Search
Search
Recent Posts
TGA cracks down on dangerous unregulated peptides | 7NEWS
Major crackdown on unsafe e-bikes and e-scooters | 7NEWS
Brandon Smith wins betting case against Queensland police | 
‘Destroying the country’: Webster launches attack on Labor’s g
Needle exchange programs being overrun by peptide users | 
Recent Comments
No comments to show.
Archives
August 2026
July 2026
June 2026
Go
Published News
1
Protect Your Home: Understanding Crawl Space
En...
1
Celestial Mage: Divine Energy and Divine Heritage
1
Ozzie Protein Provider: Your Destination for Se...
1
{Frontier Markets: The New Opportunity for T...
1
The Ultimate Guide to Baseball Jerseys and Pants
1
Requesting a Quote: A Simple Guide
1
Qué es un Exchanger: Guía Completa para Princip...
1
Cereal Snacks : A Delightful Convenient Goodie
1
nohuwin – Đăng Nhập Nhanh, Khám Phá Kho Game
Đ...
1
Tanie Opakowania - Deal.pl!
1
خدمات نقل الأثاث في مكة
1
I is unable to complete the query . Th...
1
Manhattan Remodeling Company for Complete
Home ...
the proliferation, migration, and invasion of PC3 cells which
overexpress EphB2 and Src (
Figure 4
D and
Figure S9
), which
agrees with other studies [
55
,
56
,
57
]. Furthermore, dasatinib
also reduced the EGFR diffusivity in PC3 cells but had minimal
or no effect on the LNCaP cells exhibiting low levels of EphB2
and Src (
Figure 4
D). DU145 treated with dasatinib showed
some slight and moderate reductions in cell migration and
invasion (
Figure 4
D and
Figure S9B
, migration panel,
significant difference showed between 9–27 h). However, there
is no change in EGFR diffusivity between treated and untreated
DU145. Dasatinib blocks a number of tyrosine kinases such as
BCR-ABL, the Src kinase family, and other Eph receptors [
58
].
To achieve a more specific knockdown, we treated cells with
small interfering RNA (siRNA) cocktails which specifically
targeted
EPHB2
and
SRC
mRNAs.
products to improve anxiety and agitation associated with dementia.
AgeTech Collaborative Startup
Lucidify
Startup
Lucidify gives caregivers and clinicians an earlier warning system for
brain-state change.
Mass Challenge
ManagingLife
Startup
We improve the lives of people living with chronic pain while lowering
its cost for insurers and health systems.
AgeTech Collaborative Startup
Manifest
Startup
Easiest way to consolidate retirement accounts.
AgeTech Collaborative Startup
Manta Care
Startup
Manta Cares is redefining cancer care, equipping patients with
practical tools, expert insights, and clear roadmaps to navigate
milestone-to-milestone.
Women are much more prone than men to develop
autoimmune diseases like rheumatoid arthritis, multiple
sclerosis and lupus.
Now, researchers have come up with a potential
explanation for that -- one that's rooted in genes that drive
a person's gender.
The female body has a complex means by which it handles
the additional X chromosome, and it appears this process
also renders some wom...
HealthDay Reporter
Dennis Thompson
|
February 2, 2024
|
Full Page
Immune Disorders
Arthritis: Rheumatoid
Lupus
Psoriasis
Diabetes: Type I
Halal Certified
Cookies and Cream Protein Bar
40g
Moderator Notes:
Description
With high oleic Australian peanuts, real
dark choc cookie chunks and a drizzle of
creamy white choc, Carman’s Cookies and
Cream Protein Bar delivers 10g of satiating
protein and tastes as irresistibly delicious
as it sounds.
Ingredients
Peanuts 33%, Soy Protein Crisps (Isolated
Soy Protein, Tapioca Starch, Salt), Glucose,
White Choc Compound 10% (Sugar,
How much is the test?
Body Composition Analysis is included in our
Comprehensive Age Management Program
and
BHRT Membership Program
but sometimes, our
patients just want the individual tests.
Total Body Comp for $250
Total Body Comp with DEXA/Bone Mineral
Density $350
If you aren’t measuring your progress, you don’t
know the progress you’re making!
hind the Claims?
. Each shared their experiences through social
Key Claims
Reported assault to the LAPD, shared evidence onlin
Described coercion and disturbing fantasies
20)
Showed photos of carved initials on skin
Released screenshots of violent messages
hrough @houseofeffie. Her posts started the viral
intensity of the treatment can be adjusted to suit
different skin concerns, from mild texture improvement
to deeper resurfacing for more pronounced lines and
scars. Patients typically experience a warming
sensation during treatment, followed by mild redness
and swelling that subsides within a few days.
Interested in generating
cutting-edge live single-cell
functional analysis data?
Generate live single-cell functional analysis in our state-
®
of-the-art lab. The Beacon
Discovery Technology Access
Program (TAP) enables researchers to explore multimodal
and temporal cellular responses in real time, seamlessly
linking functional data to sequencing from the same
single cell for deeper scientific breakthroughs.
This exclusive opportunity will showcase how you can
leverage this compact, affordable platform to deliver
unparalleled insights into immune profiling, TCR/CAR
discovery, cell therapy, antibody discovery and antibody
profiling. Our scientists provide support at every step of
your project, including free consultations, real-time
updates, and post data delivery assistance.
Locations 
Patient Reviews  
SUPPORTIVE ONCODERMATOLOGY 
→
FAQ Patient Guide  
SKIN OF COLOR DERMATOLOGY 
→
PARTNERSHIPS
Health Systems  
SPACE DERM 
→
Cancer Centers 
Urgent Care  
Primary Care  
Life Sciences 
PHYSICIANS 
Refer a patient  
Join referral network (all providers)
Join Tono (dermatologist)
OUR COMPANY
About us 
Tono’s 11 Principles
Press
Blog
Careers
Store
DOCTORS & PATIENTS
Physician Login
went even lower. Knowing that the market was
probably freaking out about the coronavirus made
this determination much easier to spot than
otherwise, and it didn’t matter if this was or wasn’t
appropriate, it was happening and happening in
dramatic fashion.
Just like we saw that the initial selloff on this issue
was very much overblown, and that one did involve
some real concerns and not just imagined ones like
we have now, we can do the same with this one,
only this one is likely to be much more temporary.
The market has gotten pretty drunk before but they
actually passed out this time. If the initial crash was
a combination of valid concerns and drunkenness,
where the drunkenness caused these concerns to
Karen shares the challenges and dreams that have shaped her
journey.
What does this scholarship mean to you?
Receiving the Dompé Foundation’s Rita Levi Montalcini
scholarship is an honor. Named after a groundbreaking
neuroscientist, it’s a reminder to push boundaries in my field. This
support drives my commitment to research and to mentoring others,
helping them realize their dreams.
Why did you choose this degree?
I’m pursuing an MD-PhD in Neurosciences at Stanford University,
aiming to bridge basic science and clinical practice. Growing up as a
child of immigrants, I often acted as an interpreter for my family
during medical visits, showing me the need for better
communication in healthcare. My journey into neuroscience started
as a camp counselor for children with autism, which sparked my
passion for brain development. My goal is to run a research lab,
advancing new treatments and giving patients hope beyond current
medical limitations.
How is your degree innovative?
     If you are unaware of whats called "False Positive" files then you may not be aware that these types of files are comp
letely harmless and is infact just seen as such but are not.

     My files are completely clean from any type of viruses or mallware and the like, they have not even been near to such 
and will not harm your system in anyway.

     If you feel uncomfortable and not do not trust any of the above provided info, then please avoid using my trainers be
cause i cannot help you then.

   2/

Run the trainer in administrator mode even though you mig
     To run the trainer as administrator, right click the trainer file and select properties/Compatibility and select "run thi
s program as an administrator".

#### [Work instruction]
Report each line of the material in which the string "will" occurs.

#### [Answer below]
This exclusive opportunity will showcase how you can
and will not harm your system in anyway.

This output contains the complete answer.